Segment Start: Text excerpt

From a1b37100d9e29c1f8dc3e2f5490a205c80180e01 Mon Sep 17 00:00:00 2001
From: Gleb Natapov <gleb@redhat.com>
Date: Thu, 9 Jul 2009 15:33:52 +0300
Subject: KVM: Reduce runnability interface with arch support code

Remove kvm_cpu_has_interrupt() and kvm_arch_interrupt_allowed() from
interface between general code and arch code. kvm_arch_vcpu_runnable()
checks for interrupts instead.

Segment End: Text excerpt
Segment Start: Supplied entries

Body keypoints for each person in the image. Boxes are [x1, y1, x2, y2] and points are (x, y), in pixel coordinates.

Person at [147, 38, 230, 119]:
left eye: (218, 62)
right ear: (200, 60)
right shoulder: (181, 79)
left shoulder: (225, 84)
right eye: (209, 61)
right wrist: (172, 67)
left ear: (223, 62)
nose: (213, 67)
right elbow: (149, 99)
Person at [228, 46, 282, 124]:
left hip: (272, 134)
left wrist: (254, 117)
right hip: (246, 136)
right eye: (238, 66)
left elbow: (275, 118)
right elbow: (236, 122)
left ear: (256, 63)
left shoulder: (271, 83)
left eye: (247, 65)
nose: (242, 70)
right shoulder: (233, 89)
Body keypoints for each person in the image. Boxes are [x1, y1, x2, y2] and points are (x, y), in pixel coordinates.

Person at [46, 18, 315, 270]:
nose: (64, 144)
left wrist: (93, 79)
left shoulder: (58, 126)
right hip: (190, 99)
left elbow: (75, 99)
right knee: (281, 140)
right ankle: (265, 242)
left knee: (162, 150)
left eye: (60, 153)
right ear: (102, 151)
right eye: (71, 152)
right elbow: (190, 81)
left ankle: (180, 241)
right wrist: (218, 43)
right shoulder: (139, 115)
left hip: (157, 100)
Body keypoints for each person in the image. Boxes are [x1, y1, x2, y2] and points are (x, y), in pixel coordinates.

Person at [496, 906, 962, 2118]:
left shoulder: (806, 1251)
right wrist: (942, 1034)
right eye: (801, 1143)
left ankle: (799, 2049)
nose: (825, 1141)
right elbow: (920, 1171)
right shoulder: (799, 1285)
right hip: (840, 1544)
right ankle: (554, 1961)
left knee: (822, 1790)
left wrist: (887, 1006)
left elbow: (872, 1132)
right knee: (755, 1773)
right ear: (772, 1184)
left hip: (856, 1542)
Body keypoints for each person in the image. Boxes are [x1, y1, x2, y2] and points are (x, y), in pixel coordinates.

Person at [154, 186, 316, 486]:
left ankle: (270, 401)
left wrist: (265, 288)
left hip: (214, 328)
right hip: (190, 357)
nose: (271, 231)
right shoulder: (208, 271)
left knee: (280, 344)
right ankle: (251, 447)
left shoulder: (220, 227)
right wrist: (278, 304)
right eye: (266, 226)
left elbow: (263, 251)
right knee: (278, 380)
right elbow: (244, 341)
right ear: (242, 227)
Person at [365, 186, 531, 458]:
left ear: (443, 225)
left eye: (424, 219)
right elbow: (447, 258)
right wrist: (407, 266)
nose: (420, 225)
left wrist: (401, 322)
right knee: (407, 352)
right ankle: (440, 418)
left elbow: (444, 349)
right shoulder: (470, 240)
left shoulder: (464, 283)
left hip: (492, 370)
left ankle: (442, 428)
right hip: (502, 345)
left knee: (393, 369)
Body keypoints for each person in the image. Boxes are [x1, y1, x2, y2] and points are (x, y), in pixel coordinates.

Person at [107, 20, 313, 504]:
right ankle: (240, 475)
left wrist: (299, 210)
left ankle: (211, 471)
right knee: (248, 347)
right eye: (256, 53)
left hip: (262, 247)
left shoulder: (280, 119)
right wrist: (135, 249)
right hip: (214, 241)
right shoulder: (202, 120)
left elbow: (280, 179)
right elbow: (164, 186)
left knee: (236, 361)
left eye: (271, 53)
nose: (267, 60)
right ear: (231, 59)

Segment End: Supplied entries

# [Activities]
• 1. In the KVM patch text, which function checks for interrupts instead?
• 2. Please translate this sentence from the KVM patch text into German: "kvm_arch_vcpu_runnable() checks for interrupts instead."
• 3. Carry on writing the KVM patch description from the point where it stops.

# [Task-by-task outputs]
• 1. kvm_arch_vcpu_runnable()

• 2. kvm_arch_vcpu_runnable() prüft stattdessen auf Interrupts.

• 3.
Signed-off-by: Gleb Natapov <gleb@redhat.com>
Signed-off-by: Avi Kivity <avi@redhat.com>
---
 arch/ia64/kvm/kvm-ia64.c        | 16 ++--------------
 arch/powerpc/kvm/powerpc.c      | 13 +------------
 arch/s390/kvm/interrupt.c       |  8 +-------
 arch/x86/include/asm/kvm_host.h |  2 ++
 arch/x86/kvm/x86.c              |  6 ++++--
 include/linux/kvm_host.h        |  2 --
 virt/kvm/kvm_main.c             |  4 +---
 7 files changed, 11 insertions(+), 40 deletions(-)

(limited to 'arch/ia64')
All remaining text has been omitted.